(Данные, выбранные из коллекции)
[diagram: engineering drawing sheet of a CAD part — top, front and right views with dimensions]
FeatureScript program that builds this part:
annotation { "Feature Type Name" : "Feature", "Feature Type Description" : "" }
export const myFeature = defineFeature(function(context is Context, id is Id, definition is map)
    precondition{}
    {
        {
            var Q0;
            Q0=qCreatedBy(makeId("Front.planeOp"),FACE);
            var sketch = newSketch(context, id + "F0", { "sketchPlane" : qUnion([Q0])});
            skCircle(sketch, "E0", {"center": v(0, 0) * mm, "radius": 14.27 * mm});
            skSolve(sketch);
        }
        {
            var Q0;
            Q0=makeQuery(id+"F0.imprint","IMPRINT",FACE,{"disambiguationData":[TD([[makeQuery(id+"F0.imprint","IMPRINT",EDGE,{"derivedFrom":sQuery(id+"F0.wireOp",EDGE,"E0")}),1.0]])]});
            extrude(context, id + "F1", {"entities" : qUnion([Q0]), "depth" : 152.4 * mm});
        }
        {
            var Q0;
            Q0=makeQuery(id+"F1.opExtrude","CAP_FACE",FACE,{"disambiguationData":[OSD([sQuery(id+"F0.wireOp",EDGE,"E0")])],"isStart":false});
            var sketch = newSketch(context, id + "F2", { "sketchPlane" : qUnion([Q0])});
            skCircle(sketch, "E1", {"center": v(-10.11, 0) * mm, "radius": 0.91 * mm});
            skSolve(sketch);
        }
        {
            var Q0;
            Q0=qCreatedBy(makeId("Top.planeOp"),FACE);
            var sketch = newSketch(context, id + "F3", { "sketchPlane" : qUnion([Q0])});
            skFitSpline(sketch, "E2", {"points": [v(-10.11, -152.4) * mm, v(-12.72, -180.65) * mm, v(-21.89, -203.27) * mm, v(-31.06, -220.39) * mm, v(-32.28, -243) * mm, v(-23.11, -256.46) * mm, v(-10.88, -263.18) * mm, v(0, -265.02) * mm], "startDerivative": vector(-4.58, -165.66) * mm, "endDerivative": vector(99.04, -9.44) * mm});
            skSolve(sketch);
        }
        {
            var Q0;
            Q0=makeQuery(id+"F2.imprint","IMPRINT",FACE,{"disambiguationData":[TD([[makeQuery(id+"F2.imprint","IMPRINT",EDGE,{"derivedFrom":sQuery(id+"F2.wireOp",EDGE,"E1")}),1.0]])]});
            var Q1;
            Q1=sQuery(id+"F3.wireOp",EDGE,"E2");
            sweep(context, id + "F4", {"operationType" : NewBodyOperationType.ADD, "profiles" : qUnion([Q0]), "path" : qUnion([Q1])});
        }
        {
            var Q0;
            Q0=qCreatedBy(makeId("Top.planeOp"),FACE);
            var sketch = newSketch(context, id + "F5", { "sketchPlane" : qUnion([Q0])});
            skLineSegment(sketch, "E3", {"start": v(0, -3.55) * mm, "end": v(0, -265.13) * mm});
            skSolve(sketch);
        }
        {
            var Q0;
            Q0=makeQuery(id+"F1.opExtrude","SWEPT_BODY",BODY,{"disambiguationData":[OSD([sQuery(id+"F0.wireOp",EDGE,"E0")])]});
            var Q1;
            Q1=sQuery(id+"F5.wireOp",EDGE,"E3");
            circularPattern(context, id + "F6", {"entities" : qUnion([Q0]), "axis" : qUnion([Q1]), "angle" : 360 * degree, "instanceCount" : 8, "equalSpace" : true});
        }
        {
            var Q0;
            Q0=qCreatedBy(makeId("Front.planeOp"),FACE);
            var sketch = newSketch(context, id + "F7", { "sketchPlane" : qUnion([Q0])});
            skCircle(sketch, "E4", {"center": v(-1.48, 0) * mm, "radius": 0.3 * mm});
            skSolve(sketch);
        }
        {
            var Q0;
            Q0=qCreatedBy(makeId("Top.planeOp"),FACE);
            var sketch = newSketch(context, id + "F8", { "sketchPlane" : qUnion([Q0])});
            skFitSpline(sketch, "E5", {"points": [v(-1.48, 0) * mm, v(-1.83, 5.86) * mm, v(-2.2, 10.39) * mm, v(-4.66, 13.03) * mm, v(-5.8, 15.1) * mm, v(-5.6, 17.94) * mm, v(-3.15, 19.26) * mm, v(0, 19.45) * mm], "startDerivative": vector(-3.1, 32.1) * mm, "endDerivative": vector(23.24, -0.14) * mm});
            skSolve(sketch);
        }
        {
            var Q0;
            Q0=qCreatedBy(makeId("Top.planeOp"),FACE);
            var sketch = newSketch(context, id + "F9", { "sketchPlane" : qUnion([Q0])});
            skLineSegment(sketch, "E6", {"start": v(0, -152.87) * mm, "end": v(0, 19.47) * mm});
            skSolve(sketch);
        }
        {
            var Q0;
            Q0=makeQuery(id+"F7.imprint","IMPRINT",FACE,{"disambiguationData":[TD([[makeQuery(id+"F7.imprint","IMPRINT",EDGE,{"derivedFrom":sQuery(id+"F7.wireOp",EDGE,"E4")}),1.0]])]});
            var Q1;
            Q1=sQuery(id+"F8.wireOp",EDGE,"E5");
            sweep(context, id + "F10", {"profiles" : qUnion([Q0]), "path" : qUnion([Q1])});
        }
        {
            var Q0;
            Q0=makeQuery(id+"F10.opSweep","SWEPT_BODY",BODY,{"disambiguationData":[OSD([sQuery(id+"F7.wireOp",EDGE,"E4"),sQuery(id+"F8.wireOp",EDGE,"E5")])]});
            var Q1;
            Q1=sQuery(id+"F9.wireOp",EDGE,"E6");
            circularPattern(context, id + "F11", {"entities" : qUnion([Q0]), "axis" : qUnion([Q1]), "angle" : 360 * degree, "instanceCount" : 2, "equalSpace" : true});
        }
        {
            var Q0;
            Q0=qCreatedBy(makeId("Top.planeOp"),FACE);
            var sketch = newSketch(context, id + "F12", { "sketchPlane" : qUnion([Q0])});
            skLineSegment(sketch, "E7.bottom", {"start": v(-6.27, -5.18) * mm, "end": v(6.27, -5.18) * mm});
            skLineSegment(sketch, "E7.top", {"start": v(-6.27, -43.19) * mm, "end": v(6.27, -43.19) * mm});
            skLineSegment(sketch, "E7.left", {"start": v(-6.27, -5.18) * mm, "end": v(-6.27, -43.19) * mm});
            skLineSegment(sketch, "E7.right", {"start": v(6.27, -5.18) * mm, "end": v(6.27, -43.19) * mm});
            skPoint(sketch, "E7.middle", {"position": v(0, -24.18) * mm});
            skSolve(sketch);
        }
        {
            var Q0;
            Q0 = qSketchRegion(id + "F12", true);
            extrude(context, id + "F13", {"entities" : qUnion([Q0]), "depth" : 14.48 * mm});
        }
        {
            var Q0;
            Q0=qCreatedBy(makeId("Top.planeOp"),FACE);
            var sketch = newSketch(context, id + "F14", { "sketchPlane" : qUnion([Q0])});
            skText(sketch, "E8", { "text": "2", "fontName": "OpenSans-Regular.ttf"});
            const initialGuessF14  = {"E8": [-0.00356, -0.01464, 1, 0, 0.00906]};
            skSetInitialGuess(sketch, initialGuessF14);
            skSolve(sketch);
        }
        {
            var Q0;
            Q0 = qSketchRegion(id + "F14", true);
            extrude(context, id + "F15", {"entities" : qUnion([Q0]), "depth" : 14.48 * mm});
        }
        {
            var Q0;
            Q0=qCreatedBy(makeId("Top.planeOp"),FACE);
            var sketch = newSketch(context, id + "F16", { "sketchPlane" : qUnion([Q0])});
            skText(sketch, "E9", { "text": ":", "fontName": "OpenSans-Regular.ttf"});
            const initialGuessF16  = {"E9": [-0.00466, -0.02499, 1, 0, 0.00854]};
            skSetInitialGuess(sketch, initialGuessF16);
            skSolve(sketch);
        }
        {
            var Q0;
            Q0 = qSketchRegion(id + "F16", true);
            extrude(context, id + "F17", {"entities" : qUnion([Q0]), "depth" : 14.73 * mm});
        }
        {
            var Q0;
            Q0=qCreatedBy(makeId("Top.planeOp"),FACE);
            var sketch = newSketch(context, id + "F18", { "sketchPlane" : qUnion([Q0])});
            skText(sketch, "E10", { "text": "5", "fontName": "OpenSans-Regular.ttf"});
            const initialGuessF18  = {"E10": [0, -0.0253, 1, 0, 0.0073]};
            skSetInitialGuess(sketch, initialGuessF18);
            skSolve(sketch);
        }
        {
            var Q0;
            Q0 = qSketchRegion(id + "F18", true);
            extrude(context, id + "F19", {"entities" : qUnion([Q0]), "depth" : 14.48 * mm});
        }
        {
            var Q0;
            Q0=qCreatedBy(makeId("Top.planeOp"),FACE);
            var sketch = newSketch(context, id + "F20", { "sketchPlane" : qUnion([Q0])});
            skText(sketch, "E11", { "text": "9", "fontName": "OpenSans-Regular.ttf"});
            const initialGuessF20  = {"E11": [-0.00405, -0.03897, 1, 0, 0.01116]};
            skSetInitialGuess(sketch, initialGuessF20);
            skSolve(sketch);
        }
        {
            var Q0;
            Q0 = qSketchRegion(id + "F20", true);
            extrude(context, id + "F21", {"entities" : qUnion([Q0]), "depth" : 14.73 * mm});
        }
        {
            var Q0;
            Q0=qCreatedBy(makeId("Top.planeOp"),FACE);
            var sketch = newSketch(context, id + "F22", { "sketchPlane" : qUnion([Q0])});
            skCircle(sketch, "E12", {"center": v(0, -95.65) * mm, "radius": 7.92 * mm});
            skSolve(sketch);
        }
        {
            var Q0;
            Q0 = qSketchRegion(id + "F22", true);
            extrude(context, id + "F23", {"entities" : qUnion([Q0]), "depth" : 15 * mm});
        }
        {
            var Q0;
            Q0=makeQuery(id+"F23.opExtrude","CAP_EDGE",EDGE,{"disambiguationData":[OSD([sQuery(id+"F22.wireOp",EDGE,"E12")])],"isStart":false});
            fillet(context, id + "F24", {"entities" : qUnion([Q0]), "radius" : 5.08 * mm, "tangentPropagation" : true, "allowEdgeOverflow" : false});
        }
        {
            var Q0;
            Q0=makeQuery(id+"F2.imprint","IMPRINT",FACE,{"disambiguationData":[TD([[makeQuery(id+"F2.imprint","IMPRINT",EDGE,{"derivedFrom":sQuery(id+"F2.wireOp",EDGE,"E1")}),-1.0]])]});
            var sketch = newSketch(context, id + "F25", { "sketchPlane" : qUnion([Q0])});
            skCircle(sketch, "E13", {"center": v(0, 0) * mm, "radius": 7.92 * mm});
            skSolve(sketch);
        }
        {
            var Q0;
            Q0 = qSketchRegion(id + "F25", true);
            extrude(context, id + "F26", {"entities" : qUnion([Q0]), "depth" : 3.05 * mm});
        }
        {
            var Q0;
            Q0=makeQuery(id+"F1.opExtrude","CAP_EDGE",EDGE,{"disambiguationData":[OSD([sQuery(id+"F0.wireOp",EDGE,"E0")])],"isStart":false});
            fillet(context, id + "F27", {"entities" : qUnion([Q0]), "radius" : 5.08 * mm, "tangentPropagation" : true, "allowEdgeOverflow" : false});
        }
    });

*ЗАДАЧА*
Покажите все строки приведённых выше данных, в которых встречается слово «circularPattern».

*ПОЛНЫЙ ОТВЕТ*
            circularPattern(context, id + "F6", {"entities" : qUnion([Q0]), "axis" : qUnion([Q1]), "angle" : 360 * degree, "instanceCount" : 8, "equalSpace" : true});
            circularPattern(context, id + "F11", {"entities" : qUnion([Q0]), "axis" : qUnion([Q1]), "angle" : 360 * degree, "instanceCount" : 2, "equalSpace" : true});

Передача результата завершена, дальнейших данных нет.